A Primer on Molecular Similarity in QSAR and Virtual Screening
Part I - Descriptor Choice
Now, imagine you are not only using 2 input variables, but rather you employ all descriptors current software packages are able to calculate – this will be in the area of thousands of descriptors. What will be the case now if you plug all of those input variables into a model, and try to find a simple, linear model with 2 input variables, which describes the solubility of your dataset of 10 compounds? You will most certainly obtain a model with close-to-perfect fit, simply because there is a huge number of models to choose from – and some of them, just by accident, will be able to model your data. (One counterargument is that a suitable model validation routine can alleviate the problem.
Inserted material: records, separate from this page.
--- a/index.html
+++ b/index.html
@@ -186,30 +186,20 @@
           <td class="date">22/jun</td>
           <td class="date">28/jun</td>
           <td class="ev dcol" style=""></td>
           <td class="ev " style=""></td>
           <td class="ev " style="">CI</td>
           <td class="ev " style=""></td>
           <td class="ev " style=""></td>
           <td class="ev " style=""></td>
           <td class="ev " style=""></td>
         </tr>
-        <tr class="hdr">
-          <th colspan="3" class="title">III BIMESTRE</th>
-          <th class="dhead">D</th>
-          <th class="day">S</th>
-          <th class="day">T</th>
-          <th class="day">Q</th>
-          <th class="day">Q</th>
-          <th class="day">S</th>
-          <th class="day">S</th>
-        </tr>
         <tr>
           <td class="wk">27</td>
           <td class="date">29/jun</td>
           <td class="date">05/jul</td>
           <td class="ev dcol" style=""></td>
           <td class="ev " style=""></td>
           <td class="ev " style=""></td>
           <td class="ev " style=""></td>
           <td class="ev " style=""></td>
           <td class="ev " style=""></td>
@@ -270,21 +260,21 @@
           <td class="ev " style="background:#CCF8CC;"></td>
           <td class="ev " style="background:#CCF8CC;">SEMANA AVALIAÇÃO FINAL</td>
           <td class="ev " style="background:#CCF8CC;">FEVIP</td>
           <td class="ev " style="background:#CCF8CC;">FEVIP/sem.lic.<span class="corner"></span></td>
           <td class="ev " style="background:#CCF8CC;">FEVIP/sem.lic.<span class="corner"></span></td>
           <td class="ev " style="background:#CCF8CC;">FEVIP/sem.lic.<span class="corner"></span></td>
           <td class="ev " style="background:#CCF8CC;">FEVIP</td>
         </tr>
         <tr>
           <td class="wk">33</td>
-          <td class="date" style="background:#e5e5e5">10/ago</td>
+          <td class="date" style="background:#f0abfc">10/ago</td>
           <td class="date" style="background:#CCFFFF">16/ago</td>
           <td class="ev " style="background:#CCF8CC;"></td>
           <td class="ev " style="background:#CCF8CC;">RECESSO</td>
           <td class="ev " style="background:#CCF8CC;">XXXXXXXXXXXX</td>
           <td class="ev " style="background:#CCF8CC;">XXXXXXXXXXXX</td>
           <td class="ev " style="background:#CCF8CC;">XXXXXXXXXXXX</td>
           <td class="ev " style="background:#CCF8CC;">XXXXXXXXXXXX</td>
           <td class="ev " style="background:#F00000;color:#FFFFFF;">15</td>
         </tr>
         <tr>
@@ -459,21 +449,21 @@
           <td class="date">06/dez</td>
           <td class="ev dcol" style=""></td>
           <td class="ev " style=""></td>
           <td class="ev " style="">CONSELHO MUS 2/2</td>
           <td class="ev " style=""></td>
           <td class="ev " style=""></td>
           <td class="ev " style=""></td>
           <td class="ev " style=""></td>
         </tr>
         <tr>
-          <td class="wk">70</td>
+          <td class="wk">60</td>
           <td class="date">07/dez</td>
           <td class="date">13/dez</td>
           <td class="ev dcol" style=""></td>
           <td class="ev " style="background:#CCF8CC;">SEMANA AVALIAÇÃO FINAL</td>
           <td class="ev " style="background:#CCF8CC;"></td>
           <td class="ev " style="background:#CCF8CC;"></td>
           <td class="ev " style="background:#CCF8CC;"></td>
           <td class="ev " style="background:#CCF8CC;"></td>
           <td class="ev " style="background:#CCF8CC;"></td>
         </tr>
But this is only true to a certain extent – if the number of models is large enough, always a random model can be found that, by pure chance, will be able to fit both the training and test set nearly perfectly.)
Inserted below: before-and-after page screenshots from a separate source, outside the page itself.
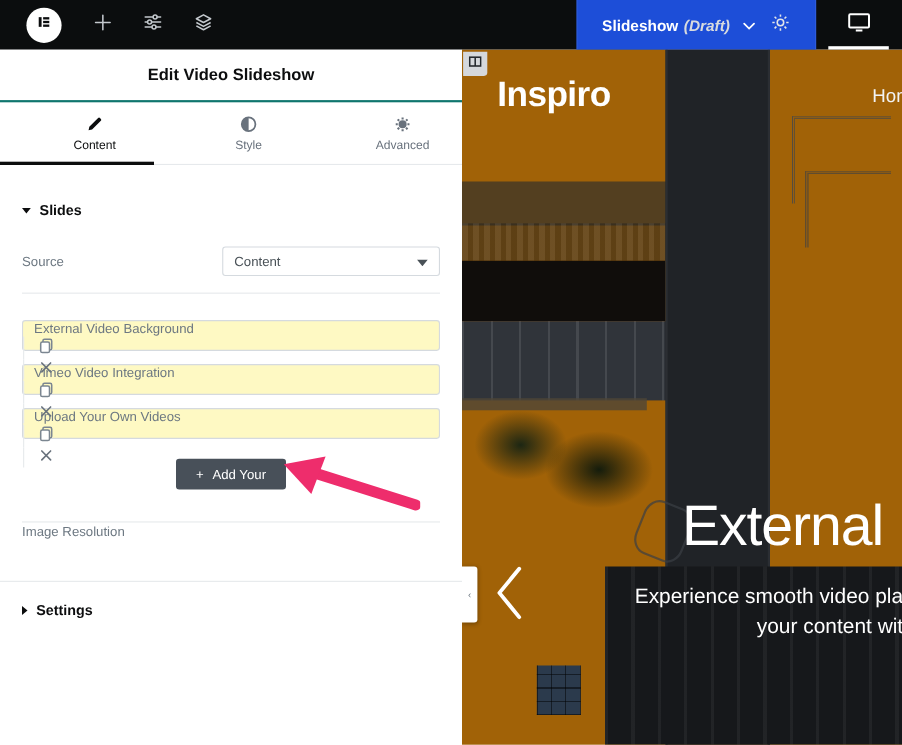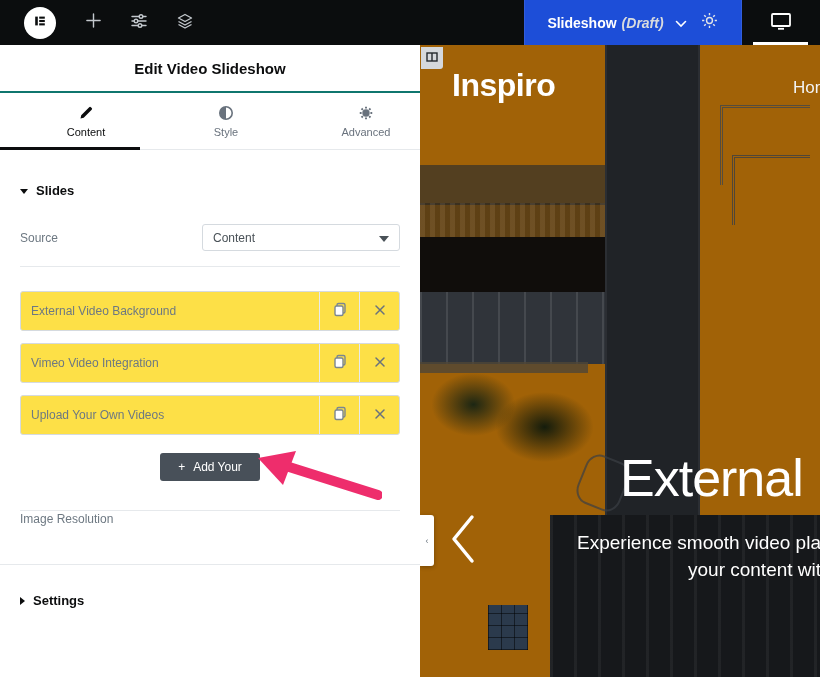--- a/index.html
+++ b/index.html
@@ -44,36 +44,36 @@
   .caret-right { width:0; height:0; border-top:4px solid transparent; border-bottom:4px solid transparent;
     border-left:5px solid #0c0d0e; }
   .ctl-row { display:flex; align-items:center; }
   .ctl-row.source { margin-top:26px; }
   .ctl-label { flex:1; font-size:12px; color:#6d7882; }
   .select { width:198px; height:27px; border:1px solid #d5dadf; border-radius:3px; background:#fff;
     display:flex; align-items:center; justify-content:space-between; padding:0 10px;
     font-size:12px; color:#495157; cursor:pointer; }
   .divider { height:1px; background:#e6e9ec; margin-top:15px; }
   .divider.d2 { margin-top:29px; }
-  .rep-item { height:40px; border:1px solid #d5dadf; border-radius:3px; display:flex;
-    align-items:stretch; background:#fde047; }
+  .rep-item { height:28px; border:1px solid #d5dadf; border-radius:3px; display:flex;
+    align-items:stretch; background:#fef9c3;flex-direction:column; }
   .rep-item.first { margin-top:24px; }
   .rep-item + .rep-item { margin-top:12px; }
   .rep-title { flex:1; display:flex; align-items:center; padding-left:10px; font-size:12px;
     color:#6d7882; cursor:pointer; }
   .rep-tool { width:40px; border-left:1px solid #e6e9ec; display:flex; align-items:center;
     justify-content:center; cursor:pointer; }
   .add-row { margin-top:18px; display:flex; justify-content:center; position:relative; }
   .add-btn { height:28px; min-width:100px; padding:0 14px; background:#485059; color:#fff;
     border:none; border-radius:3px; font-size:12px; font-family:inherit; display:flex;
     align-items:center; justify-content:center; gap:8px; cursor:pointer; }
   .arrow-annot { position:absolute; left:calc(50% + 46px); top:-4px; width:126px; height:52px;
     pointer-events:none; z-index:5; }
   .ctl-row.imgres { margin-top:1px; }
-  .section-settings { border-top:1px solid #e6e9ec; padding:29px 20px; }
+  .section-settings { border-top:1px solid #e6e9ec; padding:19px 20px; }
 
   
   .preview { position:absolute; left:420px; top:45px; width:400px; height:632px;
     background:#a16207; overflow:hidden; }
   .photo, .photo div { position:absolute; }
   .ph-roofedge { left:0; top:120px; width:195px; height:40px; background:#2a2c2e; opacity:.65; }
   .ph-facade { left:0; top:158px; width:190px; height:34px;
     background:repeating-linear-gradient(90deg,#45413c 0 5px,#27241f 5px 10px); opacity:.55; }
   .ph-court { left:0; top:192px; width:185px; height:55px; background:#100d0b; }
   .ph-roofgray { left:0; top:247px; width:190px; height:72px; background:#30343a;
The more precise mathematical background for this phenomenon has been described in some recent publications – and if one is thinking about developing structure-activity models involving feature selection, a look at them would certainly be beneficial to avoid some common pitfalls[5-7]. Using few and interpretable features not only gives a neater model which can be interpreted – it is also more likely to be of statistical significance. (And you will be in sync with the likes of Albert Einstein, who once said: “Everything should be made as simple as possible, but not simpler”. He was certainly referring to QSAR models here.)
(b) Scaffold Hopping Capability of Molecular Descriptors
“Scaffold hopping” is a term that has been used extensively in recent literature on virtual screening, and it describes the ability of molecular descriptors to identify molecules with similar properties, despite different underlying structures (and scaffolds). Often the opinion is stated that “3D descriptors are better at finding diverse scaffolds”. While this might be the intuitive answer, a look into recent literature doesn’t give as clear a picture.